- Task to carry out
Extract the lines from the entries that run from the one containing "Special thanks to stasis78" through the one containing "Featured on our", inclusive, and repeat them verbatim.

- Information provided
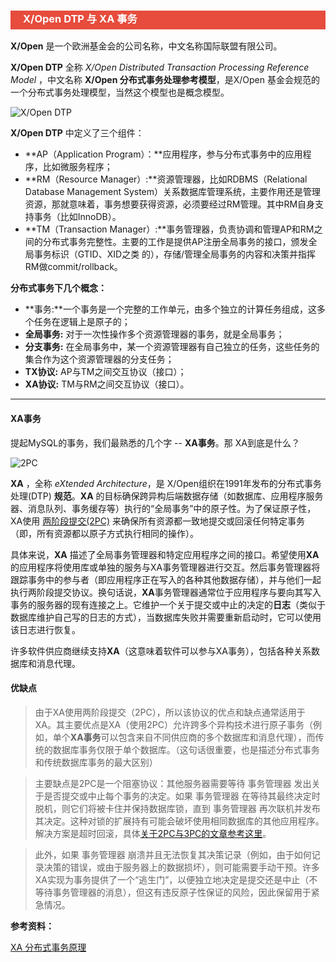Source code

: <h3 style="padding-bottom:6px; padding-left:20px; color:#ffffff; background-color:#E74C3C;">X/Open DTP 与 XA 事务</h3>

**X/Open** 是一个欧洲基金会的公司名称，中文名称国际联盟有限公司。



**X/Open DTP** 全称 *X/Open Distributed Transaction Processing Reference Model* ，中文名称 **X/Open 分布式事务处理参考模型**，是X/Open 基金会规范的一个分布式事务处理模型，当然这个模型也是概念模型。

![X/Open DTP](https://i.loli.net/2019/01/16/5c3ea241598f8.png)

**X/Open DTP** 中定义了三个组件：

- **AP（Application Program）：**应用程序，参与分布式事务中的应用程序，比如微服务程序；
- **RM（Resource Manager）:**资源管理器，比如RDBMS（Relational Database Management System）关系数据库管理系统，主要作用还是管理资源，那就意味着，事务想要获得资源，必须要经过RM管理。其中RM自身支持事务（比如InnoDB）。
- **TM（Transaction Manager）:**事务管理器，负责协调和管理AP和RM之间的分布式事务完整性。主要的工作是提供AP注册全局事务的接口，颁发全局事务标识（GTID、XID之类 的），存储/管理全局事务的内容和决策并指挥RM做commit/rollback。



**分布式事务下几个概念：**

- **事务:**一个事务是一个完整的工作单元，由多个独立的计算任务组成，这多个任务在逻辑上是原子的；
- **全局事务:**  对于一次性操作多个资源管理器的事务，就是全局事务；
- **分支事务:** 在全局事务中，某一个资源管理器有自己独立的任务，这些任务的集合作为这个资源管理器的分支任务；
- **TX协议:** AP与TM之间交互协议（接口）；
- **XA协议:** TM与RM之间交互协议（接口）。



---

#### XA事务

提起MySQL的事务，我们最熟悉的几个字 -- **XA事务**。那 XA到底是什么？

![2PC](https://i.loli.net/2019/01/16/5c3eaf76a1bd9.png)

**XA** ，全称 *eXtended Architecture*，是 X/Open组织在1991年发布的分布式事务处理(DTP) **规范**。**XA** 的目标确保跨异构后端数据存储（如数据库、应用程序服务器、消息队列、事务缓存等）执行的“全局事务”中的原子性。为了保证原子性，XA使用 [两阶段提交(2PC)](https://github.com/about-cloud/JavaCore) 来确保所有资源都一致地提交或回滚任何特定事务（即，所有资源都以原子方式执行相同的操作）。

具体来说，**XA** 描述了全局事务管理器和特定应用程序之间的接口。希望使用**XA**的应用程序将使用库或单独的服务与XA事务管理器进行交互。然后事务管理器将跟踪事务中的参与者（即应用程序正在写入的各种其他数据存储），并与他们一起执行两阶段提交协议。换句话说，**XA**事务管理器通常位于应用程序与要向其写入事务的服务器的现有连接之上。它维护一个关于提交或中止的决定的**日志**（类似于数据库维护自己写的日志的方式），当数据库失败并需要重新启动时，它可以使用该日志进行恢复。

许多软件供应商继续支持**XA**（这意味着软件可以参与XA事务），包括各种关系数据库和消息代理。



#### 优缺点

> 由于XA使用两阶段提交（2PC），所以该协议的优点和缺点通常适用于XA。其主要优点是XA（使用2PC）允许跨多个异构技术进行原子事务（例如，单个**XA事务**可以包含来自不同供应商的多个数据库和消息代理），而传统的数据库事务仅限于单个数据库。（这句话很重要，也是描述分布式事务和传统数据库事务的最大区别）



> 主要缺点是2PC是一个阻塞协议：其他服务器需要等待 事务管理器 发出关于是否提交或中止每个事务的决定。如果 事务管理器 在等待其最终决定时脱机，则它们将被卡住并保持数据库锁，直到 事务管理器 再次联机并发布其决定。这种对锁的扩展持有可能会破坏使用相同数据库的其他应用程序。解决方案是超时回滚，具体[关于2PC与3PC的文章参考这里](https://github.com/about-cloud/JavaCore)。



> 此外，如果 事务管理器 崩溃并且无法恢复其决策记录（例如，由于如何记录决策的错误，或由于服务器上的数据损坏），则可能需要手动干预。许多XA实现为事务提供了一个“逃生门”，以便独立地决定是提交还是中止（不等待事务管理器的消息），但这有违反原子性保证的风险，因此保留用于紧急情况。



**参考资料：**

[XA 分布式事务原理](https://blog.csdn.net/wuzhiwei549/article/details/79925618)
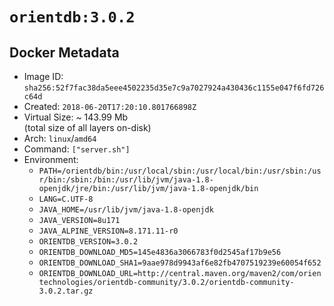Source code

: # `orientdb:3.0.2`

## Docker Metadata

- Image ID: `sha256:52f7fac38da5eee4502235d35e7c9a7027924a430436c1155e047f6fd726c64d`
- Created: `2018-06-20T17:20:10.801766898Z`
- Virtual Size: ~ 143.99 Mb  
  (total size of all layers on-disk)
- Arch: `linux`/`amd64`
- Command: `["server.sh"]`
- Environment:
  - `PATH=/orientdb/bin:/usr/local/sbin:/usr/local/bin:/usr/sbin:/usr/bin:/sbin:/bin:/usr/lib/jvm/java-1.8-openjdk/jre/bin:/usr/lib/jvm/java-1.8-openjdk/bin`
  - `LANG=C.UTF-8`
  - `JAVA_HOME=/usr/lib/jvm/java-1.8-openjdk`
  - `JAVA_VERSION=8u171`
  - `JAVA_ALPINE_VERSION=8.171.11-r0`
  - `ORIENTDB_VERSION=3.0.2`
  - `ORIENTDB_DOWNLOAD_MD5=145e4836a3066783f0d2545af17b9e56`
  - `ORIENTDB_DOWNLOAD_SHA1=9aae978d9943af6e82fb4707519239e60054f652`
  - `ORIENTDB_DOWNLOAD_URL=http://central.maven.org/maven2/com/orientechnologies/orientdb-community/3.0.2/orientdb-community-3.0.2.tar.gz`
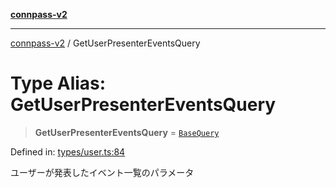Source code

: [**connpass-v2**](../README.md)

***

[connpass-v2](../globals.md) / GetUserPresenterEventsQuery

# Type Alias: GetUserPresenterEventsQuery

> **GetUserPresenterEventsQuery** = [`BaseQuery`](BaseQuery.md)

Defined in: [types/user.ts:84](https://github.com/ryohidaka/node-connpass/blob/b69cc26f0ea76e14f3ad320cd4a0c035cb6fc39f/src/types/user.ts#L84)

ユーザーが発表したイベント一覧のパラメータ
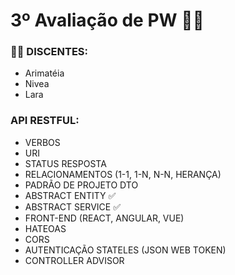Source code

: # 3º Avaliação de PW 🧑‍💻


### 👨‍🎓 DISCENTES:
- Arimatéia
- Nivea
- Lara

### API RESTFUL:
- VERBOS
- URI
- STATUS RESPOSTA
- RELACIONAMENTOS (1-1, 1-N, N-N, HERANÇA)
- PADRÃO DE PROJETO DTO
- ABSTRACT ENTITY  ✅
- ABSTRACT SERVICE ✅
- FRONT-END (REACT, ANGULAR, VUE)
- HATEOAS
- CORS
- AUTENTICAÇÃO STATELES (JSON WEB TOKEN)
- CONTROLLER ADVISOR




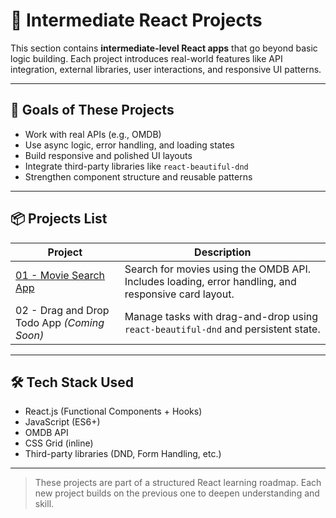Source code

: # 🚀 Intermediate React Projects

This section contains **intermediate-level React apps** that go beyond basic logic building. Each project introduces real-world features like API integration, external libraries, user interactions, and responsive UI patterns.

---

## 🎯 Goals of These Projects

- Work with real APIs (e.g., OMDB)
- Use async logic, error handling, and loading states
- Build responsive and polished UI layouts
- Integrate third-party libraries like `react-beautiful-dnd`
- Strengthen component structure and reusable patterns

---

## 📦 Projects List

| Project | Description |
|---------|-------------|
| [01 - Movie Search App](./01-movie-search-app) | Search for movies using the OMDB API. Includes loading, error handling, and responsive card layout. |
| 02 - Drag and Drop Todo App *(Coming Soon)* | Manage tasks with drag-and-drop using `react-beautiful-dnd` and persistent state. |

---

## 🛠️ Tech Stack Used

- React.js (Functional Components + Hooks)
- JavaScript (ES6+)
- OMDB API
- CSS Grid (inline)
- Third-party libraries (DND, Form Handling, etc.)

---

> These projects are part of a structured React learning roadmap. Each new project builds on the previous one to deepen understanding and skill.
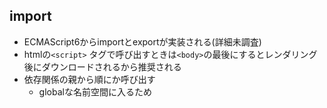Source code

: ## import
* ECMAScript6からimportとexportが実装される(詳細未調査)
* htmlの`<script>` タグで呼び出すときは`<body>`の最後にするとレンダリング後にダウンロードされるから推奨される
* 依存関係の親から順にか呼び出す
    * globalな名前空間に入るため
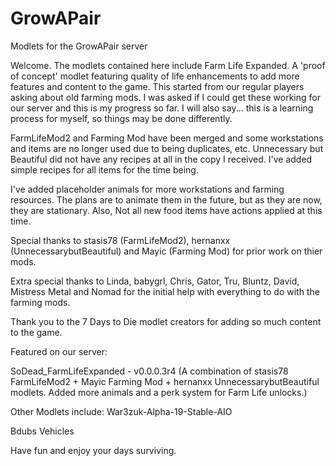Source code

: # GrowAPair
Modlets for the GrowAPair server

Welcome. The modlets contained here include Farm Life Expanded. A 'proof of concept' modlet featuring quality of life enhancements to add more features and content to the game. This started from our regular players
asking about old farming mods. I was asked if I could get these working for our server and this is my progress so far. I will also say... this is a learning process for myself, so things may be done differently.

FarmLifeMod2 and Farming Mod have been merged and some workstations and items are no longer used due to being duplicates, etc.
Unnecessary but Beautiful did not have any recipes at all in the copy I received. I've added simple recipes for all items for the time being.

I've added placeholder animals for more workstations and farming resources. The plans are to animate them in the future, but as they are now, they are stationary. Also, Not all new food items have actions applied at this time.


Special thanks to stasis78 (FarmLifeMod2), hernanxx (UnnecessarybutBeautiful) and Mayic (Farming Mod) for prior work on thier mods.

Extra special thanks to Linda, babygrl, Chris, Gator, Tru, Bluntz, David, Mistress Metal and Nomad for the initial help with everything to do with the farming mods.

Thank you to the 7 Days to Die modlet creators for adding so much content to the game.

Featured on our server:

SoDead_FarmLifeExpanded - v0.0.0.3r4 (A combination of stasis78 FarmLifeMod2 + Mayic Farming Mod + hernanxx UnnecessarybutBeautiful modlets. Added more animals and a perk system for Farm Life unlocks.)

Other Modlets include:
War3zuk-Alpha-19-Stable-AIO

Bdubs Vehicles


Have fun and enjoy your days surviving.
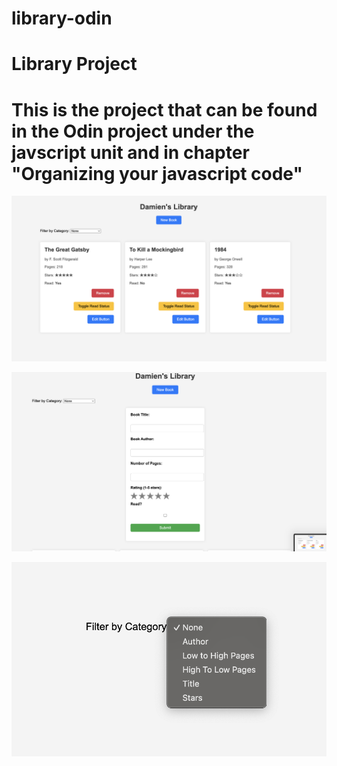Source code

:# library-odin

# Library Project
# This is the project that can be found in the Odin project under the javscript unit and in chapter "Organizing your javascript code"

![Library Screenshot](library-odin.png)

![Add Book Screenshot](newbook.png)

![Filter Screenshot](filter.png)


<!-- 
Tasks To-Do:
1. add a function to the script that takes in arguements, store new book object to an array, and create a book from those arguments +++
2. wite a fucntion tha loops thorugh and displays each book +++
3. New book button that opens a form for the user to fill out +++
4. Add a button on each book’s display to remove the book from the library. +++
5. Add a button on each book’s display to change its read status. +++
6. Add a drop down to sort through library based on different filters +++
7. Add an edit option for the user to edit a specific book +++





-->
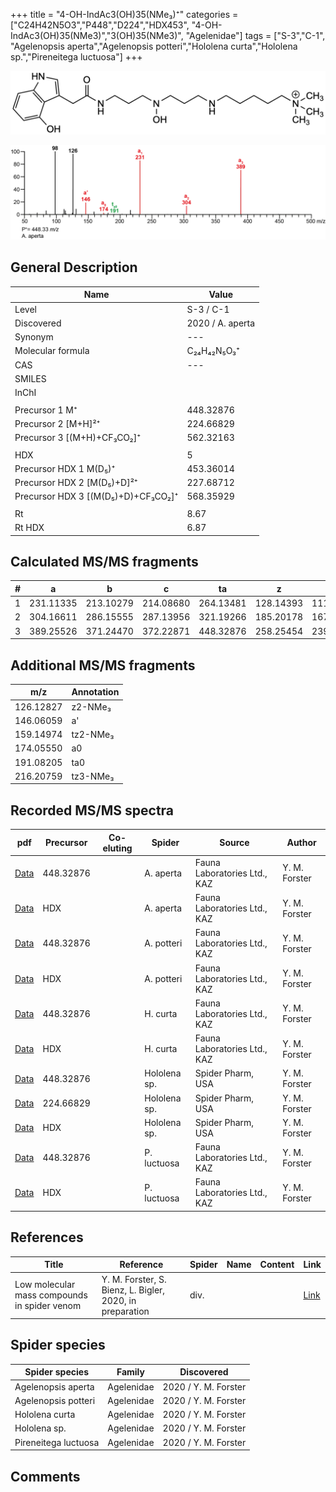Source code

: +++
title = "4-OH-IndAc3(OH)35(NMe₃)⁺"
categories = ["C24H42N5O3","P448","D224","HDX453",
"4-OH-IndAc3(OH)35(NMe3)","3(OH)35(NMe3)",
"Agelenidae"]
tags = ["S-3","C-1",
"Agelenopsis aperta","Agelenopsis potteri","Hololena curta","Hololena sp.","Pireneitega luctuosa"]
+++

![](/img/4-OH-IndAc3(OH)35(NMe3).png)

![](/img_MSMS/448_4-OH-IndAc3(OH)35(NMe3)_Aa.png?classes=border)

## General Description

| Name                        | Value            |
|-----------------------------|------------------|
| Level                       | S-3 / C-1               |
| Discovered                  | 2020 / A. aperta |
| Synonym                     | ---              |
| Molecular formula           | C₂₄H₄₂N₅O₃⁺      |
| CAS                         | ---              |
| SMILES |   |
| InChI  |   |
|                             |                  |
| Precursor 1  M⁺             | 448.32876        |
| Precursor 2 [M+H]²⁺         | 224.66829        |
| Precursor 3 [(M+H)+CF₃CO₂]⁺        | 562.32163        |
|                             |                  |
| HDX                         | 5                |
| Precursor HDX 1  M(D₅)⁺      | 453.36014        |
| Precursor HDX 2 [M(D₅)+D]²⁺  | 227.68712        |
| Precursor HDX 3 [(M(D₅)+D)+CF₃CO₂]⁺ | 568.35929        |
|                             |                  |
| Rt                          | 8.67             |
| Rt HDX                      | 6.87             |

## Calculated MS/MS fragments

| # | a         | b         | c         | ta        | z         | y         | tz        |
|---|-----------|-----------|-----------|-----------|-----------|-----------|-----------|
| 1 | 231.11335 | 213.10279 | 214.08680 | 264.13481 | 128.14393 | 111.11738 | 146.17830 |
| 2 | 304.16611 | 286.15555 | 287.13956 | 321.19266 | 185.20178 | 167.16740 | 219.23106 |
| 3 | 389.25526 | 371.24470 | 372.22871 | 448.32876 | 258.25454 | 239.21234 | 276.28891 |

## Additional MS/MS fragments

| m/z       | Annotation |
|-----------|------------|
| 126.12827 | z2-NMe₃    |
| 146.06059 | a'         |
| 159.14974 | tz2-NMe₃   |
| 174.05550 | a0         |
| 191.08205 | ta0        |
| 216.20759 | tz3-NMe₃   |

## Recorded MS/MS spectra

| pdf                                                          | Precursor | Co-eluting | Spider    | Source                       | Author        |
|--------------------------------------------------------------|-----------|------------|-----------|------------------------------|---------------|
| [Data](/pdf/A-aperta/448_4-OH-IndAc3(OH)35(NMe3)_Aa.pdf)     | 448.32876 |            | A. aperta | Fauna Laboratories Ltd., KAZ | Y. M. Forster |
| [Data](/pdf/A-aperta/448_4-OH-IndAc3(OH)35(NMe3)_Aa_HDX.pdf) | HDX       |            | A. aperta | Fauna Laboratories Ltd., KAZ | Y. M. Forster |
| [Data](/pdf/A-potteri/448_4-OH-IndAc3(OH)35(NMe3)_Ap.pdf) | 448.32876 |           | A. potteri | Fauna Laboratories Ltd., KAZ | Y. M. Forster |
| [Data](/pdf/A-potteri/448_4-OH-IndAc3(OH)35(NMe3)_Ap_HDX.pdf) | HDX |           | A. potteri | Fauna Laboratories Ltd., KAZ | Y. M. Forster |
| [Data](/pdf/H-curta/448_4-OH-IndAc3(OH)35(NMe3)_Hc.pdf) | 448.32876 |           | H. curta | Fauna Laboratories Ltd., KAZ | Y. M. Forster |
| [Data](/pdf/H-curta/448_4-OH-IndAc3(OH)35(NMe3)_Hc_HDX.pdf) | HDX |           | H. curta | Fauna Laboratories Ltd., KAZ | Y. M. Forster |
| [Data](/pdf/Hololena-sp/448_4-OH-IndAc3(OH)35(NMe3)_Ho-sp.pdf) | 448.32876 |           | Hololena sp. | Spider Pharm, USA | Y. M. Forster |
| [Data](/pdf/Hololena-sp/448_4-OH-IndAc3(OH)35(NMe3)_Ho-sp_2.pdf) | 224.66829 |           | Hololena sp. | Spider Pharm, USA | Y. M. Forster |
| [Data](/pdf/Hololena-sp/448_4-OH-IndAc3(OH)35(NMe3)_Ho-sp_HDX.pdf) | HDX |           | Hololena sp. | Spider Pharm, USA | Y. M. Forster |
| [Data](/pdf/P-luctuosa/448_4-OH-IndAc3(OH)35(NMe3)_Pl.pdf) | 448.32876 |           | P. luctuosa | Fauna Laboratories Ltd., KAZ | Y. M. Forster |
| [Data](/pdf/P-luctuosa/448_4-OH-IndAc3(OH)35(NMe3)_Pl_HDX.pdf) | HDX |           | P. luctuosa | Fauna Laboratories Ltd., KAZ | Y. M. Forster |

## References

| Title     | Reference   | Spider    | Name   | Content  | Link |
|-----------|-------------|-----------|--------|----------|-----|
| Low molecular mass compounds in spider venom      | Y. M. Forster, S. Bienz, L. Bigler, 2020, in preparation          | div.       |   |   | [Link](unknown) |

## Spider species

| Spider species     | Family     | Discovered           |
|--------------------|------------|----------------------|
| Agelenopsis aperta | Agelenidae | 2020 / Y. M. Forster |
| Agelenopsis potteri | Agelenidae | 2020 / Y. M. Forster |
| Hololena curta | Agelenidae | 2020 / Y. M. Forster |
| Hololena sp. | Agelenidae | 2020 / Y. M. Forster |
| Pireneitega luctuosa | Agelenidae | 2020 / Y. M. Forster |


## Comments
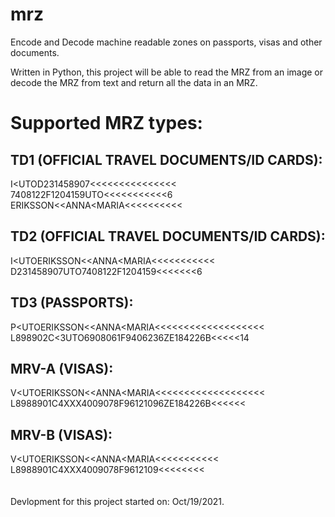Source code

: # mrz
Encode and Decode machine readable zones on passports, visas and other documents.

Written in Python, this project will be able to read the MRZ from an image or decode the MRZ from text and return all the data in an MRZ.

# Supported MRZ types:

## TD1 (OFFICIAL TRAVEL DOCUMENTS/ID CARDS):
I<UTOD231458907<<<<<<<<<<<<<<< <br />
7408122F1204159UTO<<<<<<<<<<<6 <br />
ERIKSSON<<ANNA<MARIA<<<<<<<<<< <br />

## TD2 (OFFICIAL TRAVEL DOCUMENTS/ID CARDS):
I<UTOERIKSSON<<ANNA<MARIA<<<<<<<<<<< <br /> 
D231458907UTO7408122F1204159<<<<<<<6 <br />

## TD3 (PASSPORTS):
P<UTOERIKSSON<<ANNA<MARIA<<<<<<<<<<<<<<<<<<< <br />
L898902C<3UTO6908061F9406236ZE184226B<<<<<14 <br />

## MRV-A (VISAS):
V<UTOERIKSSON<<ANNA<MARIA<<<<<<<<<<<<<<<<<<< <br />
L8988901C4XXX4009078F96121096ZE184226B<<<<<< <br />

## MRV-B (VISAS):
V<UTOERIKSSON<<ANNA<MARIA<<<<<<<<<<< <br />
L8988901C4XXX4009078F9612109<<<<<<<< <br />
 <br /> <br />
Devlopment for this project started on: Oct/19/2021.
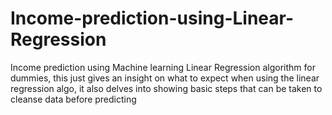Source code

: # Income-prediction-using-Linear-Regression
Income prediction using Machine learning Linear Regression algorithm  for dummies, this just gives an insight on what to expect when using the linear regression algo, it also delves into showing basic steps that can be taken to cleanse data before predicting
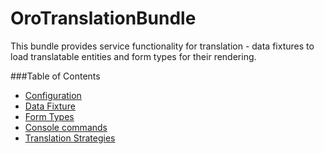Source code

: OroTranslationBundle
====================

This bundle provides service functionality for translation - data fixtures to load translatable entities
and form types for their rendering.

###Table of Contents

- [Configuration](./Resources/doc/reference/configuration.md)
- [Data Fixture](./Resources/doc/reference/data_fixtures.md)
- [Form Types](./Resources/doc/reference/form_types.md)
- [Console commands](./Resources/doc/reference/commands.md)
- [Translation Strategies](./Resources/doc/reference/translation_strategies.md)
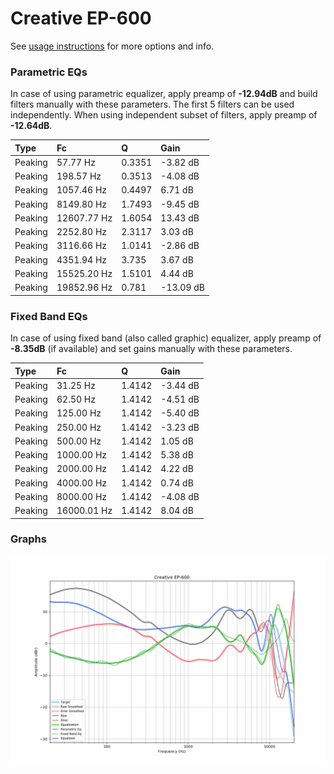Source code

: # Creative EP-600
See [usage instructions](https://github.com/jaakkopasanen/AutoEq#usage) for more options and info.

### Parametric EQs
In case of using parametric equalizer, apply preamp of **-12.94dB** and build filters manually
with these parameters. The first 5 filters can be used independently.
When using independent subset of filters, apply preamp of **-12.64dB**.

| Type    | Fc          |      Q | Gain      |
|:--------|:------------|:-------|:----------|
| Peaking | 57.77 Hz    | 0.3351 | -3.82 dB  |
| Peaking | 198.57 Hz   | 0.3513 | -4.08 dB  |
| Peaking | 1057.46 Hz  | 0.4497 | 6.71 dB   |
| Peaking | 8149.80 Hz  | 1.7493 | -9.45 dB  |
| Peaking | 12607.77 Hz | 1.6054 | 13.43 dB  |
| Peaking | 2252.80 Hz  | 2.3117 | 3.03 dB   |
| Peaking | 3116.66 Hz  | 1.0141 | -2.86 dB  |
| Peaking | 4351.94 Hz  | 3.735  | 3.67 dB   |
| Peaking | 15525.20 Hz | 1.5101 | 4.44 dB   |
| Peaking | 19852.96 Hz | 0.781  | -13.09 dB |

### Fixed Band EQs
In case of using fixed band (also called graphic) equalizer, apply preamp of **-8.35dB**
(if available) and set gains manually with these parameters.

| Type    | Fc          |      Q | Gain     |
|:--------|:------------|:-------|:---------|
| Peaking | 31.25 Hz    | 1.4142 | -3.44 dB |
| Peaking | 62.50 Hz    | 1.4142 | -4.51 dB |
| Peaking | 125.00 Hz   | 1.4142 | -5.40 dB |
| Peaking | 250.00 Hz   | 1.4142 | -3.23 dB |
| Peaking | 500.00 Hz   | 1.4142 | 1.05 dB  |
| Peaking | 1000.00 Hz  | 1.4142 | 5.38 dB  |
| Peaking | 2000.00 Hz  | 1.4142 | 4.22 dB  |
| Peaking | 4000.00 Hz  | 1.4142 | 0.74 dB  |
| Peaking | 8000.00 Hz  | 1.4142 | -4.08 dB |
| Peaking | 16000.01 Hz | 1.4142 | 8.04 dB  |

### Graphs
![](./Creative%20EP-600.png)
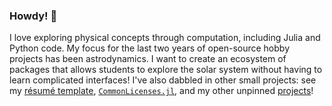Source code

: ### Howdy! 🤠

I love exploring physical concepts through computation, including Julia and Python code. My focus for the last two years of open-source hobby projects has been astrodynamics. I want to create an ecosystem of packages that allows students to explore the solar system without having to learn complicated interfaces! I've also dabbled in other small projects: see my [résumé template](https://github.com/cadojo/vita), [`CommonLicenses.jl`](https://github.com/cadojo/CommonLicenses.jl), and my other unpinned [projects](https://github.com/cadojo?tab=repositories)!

- Exercise answer
Special thanks to stasis78 (FarmLifeMod2), hernanxx (UnnecessarybutBeautiful) and Mayic (Farming Mod) for prior work on thier mods.

Extra special thanks to Linda, babygrl, Chris, Gator, Tru, Bluntz, David, Mistress Metal and Nomad for the initial help with everything to do with the farming mods.

Thank you to the 7 Days to Die modlet creators for adding so much content to the game.

Featured on our server:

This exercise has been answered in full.